TAS-VM-Build information

  • bootstrap.log

  • initconf.log

  • The configured YAML files

  • disk_monitor.log

  • msw-release - Details of the node type and version

  • cds_deployment_data.txt - Developer-level configuration information from the CDS

  • Text files that hold the output of journalctl run for a allowlist set of both system and TAS specific services.

Linkerd

  • linkerd.txt - Output from docker logs linkerd

Java

  • hs_err_pid{x}.log

Glossary

The following acronyms and abbreviations are used throughout this documentation.

BSF

Bootstrapping Server Function

Component that is, together with the NAF Authentication Filter, responsible for authenticating XCAP requests.

CDS

Configuration Data Store

Database used to store configuration data for the VMs.

CSAR

Cloud Service ARchive

File type used by the SIMPL VM.

Deployment ID

Uniquely identifies a deployment, which can consist of many sites, each with many groups of VMs

GSM

Global System for Mobile Communications

One of two mobile core types supported by the MMT nodes.

HSS

Home Subscriber System

HTTP

Hypertext Transfer Protocol

HTTPS

Hypertext Transfer Protocol Secure

MAG

Management and Authentication Gateway

Node hosting the REM management and monitoring software, as well as the XCAP, NAF Authentication Filter and BSF components.

MDM

Metaswitch Deployment Manager

Virtual appliance compatible with many Metaswitch products, that co-ordinates deployment, scale and healing of product nodes, and provides DNS and NTP services.

MMT

MMTel node

Node hosting the Sentinel VoLTE MMT and SCC functionality.

MOP

Method Of Procedure

A set of instructions for a specific operation.

NAF Authentication Filter

Network Application Function Authentication Filter

Component that is, together with the BSF, responsible for authenticating XCAP requests.

OCSS7

Metaswitch stack for SS7.

OVA

Open Virtual Appliance

File type used by VMware vSphere and VMware vCloud.

OVF

Open Virtualization Format

File type used by VMware vSphere and VMware vCloud.

QCOW2

QEMU Copy on Write 2

File type used by OpenStack.

QSG

Quicksilver Secrets Gateway

A secure database on the SIMPL VM for storing secrets.

REM

Rhino Element Manager

RVT

Rhino VoLTE TAS

SAS

Service Assurance Server

SDF

Solution Definition File

Describes the deployment, for consumption by the SIMPL VM.

SGC

Signaling Gateway Client

Both used as name of the OCSS7 SGC application, as well as the SGC node type hosting said application.

Sh

Diameter Sh protocol

ShCM

Sh Cache Microservice

The abbreviated form ShCM is pronounced as shook-um

SIMPL VM

ServiceIQ Management Platform VM

This VM has tools for deploying and upgrading a deployment.

Site ID

Uniquely identifies one site within the deployment, normally a geographic site (e.g. one data center)

SLEE

Service Logic Execution Environment

An environment that is used for developing and deploying network services in telecommunications (JSLEE Guide).
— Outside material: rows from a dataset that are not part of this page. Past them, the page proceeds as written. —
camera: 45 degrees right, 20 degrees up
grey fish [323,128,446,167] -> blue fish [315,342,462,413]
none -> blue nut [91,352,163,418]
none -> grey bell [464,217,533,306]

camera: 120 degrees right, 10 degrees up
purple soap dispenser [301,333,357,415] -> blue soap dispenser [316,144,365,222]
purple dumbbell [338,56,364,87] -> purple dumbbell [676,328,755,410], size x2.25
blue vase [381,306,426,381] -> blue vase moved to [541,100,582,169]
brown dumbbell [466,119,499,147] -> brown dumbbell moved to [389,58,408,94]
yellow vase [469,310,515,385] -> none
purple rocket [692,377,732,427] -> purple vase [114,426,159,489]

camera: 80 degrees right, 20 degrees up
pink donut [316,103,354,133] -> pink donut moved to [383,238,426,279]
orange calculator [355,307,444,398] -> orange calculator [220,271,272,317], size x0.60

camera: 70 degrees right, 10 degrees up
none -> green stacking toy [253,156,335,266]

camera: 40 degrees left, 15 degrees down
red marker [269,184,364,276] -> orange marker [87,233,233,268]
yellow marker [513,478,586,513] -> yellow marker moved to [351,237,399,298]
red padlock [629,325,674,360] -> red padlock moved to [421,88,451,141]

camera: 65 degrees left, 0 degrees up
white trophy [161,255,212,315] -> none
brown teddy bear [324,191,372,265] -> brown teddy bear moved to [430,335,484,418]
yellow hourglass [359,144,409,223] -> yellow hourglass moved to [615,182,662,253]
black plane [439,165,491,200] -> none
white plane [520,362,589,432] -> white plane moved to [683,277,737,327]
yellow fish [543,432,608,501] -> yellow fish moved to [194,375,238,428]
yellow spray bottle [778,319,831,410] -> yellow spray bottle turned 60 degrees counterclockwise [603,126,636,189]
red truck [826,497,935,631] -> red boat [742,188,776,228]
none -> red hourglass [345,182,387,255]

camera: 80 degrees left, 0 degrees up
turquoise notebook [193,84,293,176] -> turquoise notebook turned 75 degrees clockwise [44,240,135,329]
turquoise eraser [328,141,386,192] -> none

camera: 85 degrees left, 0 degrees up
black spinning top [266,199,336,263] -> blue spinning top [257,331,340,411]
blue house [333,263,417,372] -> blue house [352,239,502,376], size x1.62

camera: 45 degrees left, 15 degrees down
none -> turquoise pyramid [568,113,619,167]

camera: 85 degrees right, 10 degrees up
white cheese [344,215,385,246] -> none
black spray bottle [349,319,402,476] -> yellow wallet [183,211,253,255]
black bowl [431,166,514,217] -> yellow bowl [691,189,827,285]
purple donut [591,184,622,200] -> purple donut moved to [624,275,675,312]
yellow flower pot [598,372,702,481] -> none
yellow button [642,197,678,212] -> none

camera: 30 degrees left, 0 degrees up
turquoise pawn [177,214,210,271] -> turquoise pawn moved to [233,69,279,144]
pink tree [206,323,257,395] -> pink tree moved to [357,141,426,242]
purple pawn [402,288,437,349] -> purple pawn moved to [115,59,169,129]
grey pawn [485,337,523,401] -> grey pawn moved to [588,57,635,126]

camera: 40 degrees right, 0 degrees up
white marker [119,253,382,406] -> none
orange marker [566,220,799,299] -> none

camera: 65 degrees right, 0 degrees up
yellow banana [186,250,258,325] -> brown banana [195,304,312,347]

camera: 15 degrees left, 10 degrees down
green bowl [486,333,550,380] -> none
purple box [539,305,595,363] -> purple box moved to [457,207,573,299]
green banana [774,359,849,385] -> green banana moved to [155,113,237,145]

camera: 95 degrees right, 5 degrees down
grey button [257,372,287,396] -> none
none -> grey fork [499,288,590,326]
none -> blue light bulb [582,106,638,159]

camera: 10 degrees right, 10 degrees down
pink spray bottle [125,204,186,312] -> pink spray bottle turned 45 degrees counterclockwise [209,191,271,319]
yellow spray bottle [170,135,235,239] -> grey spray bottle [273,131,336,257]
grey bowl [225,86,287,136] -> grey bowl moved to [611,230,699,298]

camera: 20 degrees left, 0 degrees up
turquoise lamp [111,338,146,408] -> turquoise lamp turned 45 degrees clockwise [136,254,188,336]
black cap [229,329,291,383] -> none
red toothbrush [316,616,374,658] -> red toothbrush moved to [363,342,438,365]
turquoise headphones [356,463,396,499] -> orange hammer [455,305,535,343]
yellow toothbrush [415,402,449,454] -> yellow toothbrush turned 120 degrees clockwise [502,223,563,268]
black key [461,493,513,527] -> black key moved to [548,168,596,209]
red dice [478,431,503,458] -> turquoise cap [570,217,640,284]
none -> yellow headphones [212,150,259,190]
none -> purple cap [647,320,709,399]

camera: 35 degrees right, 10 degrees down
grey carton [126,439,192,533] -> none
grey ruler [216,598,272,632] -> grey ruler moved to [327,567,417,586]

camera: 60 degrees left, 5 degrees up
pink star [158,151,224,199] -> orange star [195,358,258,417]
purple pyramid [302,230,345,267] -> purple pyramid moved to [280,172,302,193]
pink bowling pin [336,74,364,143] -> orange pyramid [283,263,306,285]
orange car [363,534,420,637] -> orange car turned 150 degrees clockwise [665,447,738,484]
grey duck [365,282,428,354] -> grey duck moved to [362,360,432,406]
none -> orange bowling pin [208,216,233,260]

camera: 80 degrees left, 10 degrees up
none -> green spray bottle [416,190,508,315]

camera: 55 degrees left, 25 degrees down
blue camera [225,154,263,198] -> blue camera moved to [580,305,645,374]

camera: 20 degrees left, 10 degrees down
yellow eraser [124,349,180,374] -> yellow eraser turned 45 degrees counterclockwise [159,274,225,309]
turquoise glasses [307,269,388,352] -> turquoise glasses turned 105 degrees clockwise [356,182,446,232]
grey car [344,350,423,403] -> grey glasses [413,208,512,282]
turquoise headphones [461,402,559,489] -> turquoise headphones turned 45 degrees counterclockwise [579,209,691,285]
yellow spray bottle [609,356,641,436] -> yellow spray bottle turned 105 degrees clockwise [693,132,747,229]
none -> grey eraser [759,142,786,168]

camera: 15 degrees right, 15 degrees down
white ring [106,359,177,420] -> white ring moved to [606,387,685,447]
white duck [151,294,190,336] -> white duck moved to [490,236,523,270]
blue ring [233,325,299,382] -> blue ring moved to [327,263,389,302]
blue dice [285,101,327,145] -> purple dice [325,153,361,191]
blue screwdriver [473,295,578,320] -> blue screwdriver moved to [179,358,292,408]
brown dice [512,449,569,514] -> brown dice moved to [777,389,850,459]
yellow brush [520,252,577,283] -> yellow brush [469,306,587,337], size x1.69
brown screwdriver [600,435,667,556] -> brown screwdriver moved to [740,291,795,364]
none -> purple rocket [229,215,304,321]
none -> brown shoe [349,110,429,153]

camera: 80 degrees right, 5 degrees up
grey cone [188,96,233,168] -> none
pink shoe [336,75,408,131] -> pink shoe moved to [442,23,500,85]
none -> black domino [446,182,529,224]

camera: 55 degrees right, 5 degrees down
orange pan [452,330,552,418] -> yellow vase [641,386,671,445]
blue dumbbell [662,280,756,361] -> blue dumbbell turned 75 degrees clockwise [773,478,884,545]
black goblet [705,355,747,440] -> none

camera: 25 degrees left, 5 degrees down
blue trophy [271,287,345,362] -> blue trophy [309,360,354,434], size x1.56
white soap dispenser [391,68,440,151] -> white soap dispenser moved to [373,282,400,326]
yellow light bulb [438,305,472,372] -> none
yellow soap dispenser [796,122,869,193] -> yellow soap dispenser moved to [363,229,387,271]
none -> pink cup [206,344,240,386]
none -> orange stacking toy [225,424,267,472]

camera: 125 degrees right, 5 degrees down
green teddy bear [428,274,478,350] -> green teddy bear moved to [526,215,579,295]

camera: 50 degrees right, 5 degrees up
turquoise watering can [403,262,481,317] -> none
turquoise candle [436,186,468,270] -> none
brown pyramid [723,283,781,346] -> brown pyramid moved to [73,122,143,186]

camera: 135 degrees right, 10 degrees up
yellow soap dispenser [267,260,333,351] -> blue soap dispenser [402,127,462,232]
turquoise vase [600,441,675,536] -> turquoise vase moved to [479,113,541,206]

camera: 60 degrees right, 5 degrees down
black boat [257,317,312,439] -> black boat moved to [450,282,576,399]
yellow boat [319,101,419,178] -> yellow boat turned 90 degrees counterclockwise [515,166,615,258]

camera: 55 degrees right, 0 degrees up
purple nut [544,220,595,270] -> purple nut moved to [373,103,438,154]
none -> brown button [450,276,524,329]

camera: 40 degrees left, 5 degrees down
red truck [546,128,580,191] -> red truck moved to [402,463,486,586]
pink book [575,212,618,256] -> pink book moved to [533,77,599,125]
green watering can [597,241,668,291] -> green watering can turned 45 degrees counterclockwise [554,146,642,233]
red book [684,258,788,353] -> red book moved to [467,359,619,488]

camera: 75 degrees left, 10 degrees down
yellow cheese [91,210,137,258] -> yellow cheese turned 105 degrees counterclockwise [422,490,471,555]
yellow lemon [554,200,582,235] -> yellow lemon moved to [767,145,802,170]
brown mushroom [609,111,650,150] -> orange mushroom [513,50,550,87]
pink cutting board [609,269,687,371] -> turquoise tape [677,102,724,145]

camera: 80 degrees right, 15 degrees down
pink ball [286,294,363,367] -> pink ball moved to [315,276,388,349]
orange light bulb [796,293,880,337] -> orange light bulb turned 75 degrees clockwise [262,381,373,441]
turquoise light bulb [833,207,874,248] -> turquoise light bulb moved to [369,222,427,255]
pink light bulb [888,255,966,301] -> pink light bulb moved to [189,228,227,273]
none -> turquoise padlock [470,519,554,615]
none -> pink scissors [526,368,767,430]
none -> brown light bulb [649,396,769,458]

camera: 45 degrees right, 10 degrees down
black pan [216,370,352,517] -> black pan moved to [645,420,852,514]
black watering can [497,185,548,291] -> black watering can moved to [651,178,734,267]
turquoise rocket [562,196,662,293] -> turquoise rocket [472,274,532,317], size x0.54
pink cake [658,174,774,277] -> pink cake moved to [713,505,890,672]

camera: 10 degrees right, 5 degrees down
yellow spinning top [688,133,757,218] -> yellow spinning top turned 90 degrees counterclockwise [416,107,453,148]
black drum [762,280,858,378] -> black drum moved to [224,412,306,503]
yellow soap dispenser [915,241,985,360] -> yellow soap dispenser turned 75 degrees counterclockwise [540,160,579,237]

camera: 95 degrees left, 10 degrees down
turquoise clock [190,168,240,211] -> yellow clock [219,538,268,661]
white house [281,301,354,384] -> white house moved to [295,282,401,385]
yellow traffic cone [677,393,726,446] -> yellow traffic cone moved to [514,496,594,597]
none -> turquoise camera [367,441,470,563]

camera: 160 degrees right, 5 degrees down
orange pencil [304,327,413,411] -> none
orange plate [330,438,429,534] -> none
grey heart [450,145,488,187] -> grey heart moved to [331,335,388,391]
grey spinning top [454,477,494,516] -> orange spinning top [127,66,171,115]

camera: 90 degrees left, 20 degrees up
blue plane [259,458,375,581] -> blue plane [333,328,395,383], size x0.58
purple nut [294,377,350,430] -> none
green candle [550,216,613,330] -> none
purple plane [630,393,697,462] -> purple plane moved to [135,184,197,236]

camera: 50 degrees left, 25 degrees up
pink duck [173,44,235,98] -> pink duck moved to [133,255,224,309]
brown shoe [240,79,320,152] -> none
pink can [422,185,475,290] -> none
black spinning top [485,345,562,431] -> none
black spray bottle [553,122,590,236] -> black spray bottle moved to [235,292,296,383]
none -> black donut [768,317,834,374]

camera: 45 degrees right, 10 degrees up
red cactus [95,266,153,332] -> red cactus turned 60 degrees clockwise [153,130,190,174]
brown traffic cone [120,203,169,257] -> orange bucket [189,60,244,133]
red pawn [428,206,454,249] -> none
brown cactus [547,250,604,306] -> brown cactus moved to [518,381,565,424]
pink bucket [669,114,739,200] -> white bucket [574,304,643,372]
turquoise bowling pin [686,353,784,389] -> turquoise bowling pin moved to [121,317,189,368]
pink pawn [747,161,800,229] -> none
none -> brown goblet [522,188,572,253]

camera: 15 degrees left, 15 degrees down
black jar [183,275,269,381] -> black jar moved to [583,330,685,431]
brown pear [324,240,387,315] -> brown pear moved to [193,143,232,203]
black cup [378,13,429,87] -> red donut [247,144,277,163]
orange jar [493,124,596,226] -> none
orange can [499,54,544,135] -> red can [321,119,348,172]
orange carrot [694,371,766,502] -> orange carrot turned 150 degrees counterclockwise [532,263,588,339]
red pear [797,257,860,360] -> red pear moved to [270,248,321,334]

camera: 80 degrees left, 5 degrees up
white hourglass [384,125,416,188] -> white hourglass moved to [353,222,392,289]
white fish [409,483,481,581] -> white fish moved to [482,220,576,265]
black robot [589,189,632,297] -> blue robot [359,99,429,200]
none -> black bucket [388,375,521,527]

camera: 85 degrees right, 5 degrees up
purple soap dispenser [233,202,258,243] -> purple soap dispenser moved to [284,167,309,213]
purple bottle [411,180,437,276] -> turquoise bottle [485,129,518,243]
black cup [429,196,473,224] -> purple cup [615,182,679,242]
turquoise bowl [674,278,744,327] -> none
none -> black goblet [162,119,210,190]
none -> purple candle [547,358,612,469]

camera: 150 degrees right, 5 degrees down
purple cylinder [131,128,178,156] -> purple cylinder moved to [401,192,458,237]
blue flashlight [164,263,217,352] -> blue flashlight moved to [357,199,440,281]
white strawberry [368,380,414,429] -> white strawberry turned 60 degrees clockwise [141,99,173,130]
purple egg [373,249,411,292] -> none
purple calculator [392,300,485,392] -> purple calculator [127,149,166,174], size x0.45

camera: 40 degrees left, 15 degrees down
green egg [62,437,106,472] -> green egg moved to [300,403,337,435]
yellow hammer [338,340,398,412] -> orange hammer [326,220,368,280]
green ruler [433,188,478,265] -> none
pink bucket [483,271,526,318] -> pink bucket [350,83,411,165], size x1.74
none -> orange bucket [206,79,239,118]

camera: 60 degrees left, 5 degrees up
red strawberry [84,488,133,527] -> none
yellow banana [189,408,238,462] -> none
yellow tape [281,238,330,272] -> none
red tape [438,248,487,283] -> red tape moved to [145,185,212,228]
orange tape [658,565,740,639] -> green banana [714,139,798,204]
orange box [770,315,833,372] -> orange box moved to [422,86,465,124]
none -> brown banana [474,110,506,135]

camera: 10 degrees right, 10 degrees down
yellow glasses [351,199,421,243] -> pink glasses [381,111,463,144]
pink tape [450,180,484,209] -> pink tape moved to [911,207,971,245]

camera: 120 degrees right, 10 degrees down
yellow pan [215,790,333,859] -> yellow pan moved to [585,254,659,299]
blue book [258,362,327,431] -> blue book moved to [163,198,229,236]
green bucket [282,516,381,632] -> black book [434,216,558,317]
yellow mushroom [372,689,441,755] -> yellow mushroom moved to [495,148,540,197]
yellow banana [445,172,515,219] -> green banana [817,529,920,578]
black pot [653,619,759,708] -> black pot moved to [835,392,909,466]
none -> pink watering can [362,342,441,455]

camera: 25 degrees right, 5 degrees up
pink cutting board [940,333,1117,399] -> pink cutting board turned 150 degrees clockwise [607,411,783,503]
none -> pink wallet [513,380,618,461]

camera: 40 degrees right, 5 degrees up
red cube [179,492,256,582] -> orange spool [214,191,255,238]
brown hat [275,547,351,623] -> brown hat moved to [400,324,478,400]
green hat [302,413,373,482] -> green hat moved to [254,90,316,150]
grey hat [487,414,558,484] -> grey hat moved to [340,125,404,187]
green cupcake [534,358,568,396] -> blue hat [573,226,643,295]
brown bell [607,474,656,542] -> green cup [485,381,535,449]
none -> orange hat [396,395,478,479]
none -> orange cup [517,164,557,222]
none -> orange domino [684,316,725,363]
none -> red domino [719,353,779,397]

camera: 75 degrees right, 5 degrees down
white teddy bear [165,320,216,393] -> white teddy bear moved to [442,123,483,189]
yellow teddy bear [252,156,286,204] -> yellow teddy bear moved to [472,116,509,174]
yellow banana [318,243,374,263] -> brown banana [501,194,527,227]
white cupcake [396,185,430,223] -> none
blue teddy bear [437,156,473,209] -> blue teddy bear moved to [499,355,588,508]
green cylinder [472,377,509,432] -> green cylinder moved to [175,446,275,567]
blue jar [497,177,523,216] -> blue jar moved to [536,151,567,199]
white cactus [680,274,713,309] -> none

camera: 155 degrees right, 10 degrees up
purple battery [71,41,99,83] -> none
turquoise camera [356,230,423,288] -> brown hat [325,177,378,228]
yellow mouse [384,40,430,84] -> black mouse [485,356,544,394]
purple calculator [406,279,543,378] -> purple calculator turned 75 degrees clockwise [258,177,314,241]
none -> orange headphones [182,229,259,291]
For more information on how to manage the SLEE, see SLEE Management.

SMO

Short Message (Gateway) and OCSS7

Node type hosting the Sentinel IP-SM-GW application on Rhino, and the OCSS7 servers.

TAS

Telecom Application Server

TSN

TAS Storage Node

TSNs provide Cassandra databases and CDS services to TSN, MAG, ShCM, MMT GSM, and SMO.

VM

Virtual Machine

XCAP

XML Configuration Access Protocol

Protocol that allows a UE to read, write and modify application configuration data.

YAML

Yet Another Markup Language

Data serialisation language used in the Rhino VoLTE TAS solution for writing configuration files.

YANG

Yet Another Next Generation

Schemas used for verifying YAML files.